Tuesday, 8 September 2009

Summer sewing

I start every summer with great intentions of making dress and shirts and tops for myself and my two little ones - I'd offer to sew for Mr DC but I don't think he'd go for flowery frocks - and most summers I fail miserably.

This year was different - each girl has had simple handsewn dresses galore, with low cost cotton prints from our local travelling fabric sale.

I wish I could get away with flowers like these!

This is adapted from New Look 6478 - very easy, and works in cotton
rather than the recommended jersey if you extend the back
slit and add an extra button.

I particularly covet this one - it's embroidered sequinned linen and it sparkles in the sunshine. It also creases like you wouldn't believe but it's worth the ironing.

This one (which is tiny yellow rosebuds though you can't see them here) even works over jodhpurs when you're having your first ever ride on someone else's pony...

Adapted from Simplicity 4206 - originally a peasant style top.

Sunday, 6 September 2009

Dotty's Lottie

Earlier this year we took over a new allotment - long time readers might remember I had a part share in a plot last year, and when the chance of a new plot of our very own came up in February, we jumped at it. This is what it looked like:


The first three months flew by on a hectic schedule of arranging ploughing (a great luxury, but it was an absolute disaster area), building rabbit fencing, covering designated growing areas with weed suppressing fabric till we can tackle them, making a big compost bin and digging. So much digging.

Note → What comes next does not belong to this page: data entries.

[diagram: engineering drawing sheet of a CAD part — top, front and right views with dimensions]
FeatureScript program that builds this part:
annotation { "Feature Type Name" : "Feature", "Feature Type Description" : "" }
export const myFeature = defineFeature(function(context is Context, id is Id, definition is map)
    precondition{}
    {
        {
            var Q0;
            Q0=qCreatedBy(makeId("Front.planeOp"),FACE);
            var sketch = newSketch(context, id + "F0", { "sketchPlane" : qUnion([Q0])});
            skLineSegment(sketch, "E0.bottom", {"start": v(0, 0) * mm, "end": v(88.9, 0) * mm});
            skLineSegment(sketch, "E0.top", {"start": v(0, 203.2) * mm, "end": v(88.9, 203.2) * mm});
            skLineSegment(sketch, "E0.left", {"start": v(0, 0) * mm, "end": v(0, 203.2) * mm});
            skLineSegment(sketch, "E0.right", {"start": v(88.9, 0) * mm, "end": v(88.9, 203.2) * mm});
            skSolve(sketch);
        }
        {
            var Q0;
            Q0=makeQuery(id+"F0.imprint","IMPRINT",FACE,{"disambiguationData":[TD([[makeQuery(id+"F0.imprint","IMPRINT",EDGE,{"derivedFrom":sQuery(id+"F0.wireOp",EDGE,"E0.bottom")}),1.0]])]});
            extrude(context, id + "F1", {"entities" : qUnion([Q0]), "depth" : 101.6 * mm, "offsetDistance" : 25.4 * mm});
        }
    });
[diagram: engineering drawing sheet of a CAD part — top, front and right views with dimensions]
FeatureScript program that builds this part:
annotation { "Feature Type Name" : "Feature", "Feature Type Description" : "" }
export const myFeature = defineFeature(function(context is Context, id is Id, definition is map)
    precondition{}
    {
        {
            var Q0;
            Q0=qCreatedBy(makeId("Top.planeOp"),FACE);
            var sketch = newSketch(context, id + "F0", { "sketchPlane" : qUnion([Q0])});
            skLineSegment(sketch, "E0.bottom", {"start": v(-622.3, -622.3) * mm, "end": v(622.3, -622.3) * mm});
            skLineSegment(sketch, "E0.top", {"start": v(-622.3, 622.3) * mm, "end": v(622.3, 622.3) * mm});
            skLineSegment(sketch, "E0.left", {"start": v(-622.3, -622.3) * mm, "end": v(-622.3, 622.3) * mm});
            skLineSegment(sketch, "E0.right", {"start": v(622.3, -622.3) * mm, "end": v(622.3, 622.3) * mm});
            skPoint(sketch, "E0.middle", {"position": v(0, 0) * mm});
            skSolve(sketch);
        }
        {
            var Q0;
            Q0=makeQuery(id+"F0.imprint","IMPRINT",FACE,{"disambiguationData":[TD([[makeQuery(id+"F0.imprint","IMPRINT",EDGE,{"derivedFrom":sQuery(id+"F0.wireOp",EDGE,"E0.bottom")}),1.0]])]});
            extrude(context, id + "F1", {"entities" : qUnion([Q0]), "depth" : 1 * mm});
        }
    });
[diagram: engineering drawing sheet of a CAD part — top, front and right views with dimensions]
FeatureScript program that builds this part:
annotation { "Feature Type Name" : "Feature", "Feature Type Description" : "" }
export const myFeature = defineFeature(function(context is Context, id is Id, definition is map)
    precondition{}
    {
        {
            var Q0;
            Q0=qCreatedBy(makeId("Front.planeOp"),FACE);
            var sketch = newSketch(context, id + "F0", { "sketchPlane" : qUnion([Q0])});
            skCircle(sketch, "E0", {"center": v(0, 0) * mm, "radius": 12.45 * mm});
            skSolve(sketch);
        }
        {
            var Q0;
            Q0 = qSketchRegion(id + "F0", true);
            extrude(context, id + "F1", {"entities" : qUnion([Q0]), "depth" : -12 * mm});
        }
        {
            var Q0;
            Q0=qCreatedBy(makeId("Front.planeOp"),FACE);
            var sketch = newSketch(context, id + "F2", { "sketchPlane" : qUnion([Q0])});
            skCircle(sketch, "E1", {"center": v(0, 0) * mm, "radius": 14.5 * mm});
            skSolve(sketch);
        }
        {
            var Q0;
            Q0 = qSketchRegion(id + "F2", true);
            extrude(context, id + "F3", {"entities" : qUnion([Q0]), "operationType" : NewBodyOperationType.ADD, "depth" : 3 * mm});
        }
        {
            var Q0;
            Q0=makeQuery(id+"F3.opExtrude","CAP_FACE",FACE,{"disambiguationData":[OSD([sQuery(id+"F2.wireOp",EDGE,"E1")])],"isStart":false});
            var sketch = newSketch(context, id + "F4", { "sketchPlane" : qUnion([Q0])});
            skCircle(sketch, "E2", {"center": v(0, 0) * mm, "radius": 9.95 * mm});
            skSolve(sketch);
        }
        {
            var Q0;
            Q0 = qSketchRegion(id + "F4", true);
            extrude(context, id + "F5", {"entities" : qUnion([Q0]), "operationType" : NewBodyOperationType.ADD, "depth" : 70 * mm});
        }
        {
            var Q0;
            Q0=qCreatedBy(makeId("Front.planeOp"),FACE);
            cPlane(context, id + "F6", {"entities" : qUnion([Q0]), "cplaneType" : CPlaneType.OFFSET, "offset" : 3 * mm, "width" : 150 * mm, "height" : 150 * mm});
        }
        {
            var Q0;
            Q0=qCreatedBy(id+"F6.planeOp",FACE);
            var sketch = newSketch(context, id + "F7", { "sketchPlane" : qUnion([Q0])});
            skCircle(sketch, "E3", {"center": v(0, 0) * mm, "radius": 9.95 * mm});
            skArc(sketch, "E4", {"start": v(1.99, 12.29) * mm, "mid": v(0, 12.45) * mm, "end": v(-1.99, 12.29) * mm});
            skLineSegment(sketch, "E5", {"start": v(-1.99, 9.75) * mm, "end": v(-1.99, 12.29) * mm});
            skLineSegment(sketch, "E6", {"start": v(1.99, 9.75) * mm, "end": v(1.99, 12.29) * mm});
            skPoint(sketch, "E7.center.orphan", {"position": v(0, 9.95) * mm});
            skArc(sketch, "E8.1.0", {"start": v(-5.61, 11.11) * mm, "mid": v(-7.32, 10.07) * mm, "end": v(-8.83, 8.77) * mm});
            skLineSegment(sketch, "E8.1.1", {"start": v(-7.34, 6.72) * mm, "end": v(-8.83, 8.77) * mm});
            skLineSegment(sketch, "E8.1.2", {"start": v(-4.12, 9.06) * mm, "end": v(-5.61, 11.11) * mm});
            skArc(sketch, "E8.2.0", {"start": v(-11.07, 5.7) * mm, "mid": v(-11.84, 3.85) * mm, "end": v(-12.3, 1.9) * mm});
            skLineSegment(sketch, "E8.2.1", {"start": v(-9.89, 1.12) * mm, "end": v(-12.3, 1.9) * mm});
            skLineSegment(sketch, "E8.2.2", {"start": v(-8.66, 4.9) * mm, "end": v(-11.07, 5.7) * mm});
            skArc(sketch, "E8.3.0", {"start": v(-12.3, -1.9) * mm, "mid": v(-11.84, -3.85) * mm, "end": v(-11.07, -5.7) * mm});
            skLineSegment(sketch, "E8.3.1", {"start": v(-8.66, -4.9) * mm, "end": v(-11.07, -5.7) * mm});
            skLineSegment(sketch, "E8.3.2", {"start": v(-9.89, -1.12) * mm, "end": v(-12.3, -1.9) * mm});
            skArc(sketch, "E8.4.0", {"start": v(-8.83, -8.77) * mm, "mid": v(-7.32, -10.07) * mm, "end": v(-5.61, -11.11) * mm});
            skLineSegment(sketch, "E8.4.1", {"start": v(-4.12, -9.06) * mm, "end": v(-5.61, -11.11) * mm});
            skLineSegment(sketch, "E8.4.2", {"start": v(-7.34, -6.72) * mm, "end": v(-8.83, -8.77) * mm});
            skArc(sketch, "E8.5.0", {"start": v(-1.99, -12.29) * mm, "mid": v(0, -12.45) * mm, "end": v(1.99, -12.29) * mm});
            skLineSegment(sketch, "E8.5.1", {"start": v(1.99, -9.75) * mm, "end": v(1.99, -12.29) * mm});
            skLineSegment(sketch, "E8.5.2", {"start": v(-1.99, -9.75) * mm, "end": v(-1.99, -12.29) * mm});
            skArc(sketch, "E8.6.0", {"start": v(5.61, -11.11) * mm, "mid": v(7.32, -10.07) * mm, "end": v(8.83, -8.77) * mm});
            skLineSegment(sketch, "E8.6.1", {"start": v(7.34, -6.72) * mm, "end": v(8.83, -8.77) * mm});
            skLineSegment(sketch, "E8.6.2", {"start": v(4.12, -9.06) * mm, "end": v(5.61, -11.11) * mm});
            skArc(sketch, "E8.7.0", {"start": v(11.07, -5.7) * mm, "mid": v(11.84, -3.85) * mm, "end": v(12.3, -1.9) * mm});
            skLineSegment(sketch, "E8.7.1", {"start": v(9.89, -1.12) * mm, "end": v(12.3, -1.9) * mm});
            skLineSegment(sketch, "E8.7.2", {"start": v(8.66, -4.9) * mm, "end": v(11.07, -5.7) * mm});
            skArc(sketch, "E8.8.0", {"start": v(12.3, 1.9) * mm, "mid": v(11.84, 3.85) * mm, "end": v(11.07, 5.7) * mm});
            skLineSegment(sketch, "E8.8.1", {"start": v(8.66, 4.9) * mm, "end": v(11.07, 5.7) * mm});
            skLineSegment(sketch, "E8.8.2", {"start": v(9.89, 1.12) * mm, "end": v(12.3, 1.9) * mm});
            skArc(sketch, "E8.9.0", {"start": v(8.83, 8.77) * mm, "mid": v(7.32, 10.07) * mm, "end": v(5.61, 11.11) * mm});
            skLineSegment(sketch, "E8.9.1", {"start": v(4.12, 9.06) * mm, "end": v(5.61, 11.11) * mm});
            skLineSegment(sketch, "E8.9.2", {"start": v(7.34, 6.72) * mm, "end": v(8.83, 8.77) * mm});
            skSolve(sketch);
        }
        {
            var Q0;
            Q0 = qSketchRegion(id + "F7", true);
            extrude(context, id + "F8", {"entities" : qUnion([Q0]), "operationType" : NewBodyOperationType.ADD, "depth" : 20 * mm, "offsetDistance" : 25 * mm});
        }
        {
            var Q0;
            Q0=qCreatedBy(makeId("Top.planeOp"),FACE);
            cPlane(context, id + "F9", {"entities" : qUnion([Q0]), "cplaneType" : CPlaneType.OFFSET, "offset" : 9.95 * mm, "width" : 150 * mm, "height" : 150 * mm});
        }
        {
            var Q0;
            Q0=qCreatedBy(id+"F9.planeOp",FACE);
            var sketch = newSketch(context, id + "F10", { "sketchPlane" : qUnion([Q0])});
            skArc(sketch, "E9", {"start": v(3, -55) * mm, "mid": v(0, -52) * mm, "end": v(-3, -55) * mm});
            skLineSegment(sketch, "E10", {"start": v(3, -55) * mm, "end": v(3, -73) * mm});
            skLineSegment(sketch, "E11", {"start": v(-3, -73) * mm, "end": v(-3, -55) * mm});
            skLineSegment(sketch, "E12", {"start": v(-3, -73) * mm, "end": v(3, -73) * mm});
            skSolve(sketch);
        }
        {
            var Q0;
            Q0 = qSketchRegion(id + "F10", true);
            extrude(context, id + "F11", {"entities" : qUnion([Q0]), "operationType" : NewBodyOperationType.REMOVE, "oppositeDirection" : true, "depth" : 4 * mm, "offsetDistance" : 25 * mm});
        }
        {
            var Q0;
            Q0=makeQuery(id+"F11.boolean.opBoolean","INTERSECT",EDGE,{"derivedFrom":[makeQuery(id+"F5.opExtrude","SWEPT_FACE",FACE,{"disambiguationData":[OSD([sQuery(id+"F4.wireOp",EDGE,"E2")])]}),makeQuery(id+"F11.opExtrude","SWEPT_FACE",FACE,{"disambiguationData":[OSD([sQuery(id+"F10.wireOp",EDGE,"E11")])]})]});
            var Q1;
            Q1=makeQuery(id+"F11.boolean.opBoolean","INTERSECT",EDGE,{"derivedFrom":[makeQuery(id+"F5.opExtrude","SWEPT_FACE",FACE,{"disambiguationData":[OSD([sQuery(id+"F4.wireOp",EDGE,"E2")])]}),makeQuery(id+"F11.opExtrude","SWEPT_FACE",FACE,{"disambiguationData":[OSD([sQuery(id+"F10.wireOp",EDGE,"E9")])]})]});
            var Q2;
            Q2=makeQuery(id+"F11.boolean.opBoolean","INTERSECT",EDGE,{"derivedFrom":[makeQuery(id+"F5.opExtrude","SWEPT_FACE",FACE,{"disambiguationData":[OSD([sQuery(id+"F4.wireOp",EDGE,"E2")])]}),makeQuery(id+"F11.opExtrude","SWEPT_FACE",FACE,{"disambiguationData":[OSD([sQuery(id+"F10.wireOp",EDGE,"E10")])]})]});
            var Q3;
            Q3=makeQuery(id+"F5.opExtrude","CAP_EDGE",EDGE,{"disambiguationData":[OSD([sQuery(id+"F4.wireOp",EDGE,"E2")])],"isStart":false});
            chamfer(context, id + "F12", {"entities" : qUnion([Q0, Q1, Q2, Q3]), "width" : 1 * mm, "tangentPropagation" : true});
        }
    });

Finally we were ready to plant more potatoes than we can eat in this lifetime, beans of all varieties, sweetcorn, various berries, butternut squash, pumpkins ...Now it looks more like this:

And my pride and joy? The reason I craved an allotment in the first place? My very own cutting patch - I only planted up one of the planned four beds this year but it is hugely productive right now:

Sarah Raven, eat your heart out.

Friday, 4 September 2009

Taking my mind off it

Well, it's official, I'm no longer the mother of pre-school children. Tiny Small started at the village primary yesterday and the combination of that with Tall Small going into KS2 has left me feeling like I've gone through an emotional mangle. Anyway, they're having a lovely time, which is of course the main thing, and I have managed so far only to fall apart when they're not in the room. I must be learning self control in my old age. Well, apart from the chocolate - for therapeutic purposes, you understand.

So as a distraction I have been looking back through photos of our holiday this summer. We spent two weeks in a little cottage in Croyde, famous for its surf and its pubs - both of which we fully enjoyed. One weekend we saw James Cracknell on the beach teaching his son to bodyboard, just the same as we were, though I think he looked rather more glamorous in his wetsuit than I did in mine.

There was plenty of rockpooling action:

Quite a bit of seagull chasing:

Sliding down sand-dunes - rather her than me; and yes, she did complain about the sand getting everywhere!

One afternoon we ventured away from the beach and headed for a walk along the cliffs above the bay. I think this photo was taken just after the point where our collective vertigo kicked in - the cliff path is the brown band about 30 feet down the hill from where we were standing, and we had taken the higher alternative just as soon as we could ...

There's nothing quite like sea air to make you sleep well and give you an appetite - which probably explains why my clothes felt tighter at the end of the holiday!